• **EXERCISE OBJECTIVE**: The pictures stay out; all of the data is to be printed exactly.

• **INFORMATION SUPPLIED**:

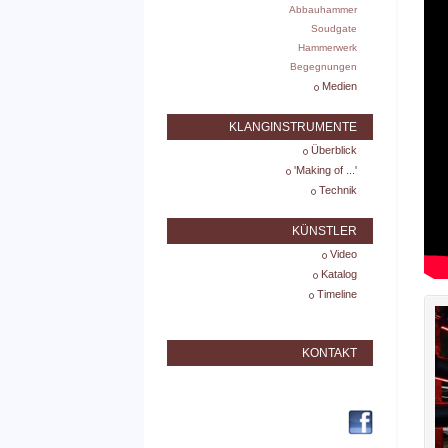
Abbauhammer
Soudgate
Hammerwerk
Begegnungen
Medien
KLANGINSTRUMENTE
Überblick
'Making of ...'
Technik
KÜNSTLER
Video
Katalog
Timeline
KONTAKT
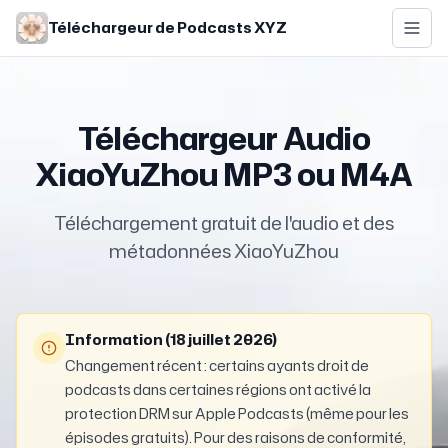
Skip to main content
Téléchargeur de Podcasts XYZ
Téléchargeur Audio
XiaoYuZhou MP3 ou M4A
Téléchargement gratuit de l'audio et des
métadonnées XiaoYuZhou
Information (18 juillet 2026)
Changement récent : certains ayants droit de
podcasts dans certaines régions ont activé la
protection DRM sur Apple Podcasts (même pour les
épisodes gratuits). Pour des raisons de conformité,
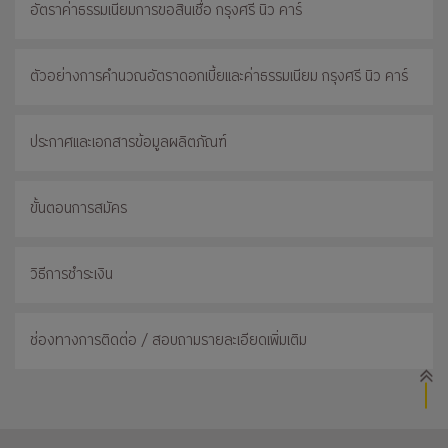
อัตราค่าธรรมเนียมการขอสินเชื่อ กรุงศรี นิว คาร์
ตัวอย่างการคำนวณอัตราดอกเบี้ยและค่าธรรมเนียม กรุงศรี นิว คาร์
ประกาศและเอกสารข้อมูลผลิตภัณฑ์
ขั้นตอนการสมัคร
วิธีการชำระเงิน
ช่องทางการติดต่อ / สอบถามรายละเอียดเพิ่มเติม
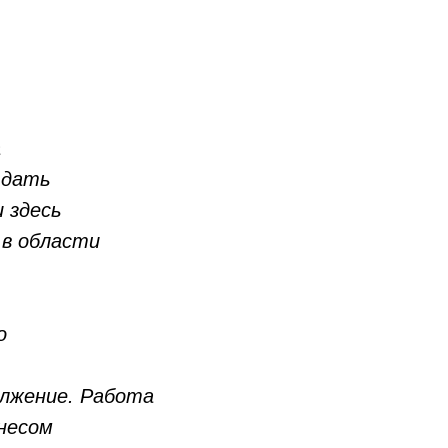
а
 дать
 здесь
 в области
о
олжение. Работа
знесом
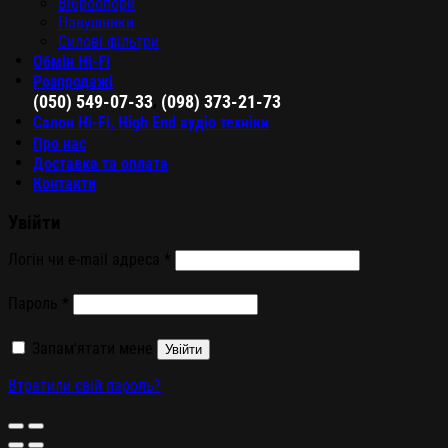
Віброопори
Навушники
Силові фільтри
Обмін Hi-Fi
Розпродажі
,
(050) 549-07-33
(098) 373-21-73
Салон Hi-Fi, High End аудіо техніки
Про нас
Доставка та оплата
Контакти
Увійти
Логін чи e-mail адреса
*
Пароль
*
Запам'ятати мене
Увійти
Втратили свій пароль?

• **REPLY TO THE TASK**:
Abbauhammer
Soudgate
Hammerwerk
Begegnungen
Medien
KLANGINSTRUMENTE
Überblick
'Making of ...'
Technik
KÜNSTLER
Video
Katalog
Timeline
KONTAKT
Skip to main content
Téléchargeur de Podcasts XYZ
Téléchargeur Audio
XiaoYuZhou MP3 ou M4A
Téléchargement gratuit de l'audio et des
métadonnées XiaoYuZhou
Information (18 juillet 2026)
Changement récent : certains ayants droit de
podcasts dans certaines régions ont activé la
protection DRM sur Apple Podcasts (même pour les
épisodes gratuits). Pour des raisons de conformité,
อัตราค่าธรรมเนียมการขอสินเชื่อ กรุงศรี นิว คาร์
ตัวอย่างการคำนวณอัตราดอกเบี้ยและค่าธรรมเนียม กรุงศรี นิว คาร์
ประกาศและเอกสารข้อมูลผลิตภัณฑ์
ขั้นตอนการสมัคร
วิธีการชำระเงิน
ช่องทางการติดต่อ / สอบถามรายละเอียดเพิ่มเติม
а
 дать
 здесь
 в области
о
олжение. Работа
знесом
Віброопори
Навушники
Силові фільтри
Обмін Hi-Fi
Розпродажі
,
(050) 549-07-33
(098) 373-21-73
Салон Hi-Fi, High End аудіо техніки
Про нас
Доставка та оплата
Контакти
Увійти
Логін чи e-mail адреса
*
Пароль
*
Запам'ятати мене
Увійти
Втратили свій пароль?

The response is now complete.